I "forced" my wife to switch to Linux as her main desktop but she still needs Windows XP so she dual-boots and uses a FAT drive to share data between the 2 OSs. Occasionally while using Linux, the FAT drive will become corrupted and switch to read-only and she is left wondering why she can't write to the FAT drive all of a sudden. It would be nice if a user space program could tell her about the issue instead of her screaming "Fix it!" at me.

Avoiding a read-only filesystem on errors

Posted Jun 19, 2009 9:12 UTC (Fri) by bronson (guest, #4806) [Link]

Agreed, very cool! I'd love to see this bug closed one day.

https://bugs.launchpad.net/ubuntu/+source/nautilus/+bug/2...

Out of curiosity, what do Mac and Win do when they notice FS corruption?

Avoiding a read-only filesystem on errors

Posted Jul 4, 2009 11:21 UTC (Sat) by oak (guest, #2786) [Link]

> For example, a read failure may result in printing multiple read errors
in dmesg for each block it is not able to read. An event generated for
each block may be too much for udev to handle.
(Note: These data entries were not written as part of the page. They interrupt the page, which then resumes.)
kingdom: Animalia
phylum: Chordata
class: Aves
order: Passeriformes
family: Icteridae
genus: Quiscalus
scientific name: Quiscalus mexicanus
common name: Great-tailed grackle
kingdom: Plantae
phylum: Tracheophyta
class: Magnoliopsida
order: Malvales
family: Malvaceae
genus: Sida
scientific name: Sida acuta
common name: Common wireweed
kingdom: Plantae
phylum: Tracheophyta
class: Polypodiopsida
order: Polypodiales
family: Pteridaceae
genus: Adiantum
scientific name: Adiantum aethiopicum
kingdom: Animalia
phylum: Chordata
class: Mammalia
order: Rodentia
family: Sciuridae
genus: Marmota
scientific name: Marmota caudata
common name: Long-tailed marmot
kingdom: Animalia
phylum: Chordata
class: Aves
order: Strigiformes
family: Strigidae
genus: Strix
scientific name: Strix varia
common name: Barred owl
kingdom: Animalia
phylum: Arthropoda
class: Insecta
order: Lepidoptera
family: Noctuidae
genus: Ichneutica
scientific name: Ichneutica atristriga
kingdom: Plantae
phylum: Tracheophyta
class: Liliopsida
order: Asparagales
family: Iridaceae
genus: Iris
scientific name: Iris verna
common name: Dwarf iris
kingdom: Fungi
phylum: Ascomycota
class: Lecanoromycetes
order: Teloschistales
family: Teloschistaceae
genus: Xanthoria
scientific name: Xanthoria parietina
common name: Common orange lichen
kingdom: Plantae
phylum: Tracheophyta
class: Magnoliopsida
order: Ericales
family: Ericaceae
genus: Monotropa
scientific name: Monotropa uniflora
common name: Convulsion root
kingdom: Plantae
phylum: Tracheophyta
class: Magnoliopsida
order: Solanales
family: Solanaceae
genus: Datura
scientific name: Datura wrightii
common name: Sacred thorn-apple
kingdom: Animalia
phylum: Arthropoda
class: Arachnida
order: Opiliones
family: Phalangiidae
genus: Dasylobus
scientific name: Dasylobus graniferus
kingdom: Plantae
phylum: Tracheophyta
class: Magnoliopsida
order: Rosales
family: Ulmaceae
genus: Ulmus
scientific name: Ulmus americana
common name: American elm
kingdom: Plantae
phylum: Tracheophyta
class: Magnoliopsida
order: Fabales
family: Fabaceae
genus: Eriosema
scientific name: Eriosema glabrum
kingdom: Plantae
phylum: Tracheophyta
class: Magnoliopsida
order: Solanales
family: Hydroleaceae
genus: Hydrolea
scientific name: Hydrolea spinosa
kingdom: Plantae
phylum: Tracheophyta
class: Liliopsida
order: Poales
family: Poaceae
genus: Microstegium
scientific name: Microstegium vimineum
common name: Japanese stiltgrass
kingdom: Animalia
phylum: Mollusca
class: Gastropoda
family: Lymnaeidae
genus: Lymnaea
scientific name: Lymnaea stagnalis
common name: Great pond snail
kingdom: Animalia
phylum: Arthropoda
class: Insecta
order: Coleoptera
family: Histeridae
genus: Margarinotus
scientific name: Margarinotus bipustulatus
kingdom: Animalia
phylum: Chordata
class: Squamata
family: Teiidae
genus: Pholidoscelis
I don't think user-space is interested about individual errors like on
which block there's an error but that:
- there's a file system error
- which file system has the error
- maybe the types/classes of errors on that file system

I.e. at most the first error of certain type on certain file system should
be reported.

Btw. Regarding corrupted FAT file system, background file system indexing
daemons sometimes behave in interesting ways when they encounter e.g.
infinite list of directory entries or infinitely deep directory
hierarchies on just mounted FAT file systems... Kernel re-mounting
buggy FS read-only doesn't help in these cases at all. (Such programs are
of course buggy and should be fixed, but it's not always easy to find &
correct such errors in programs beforehand.)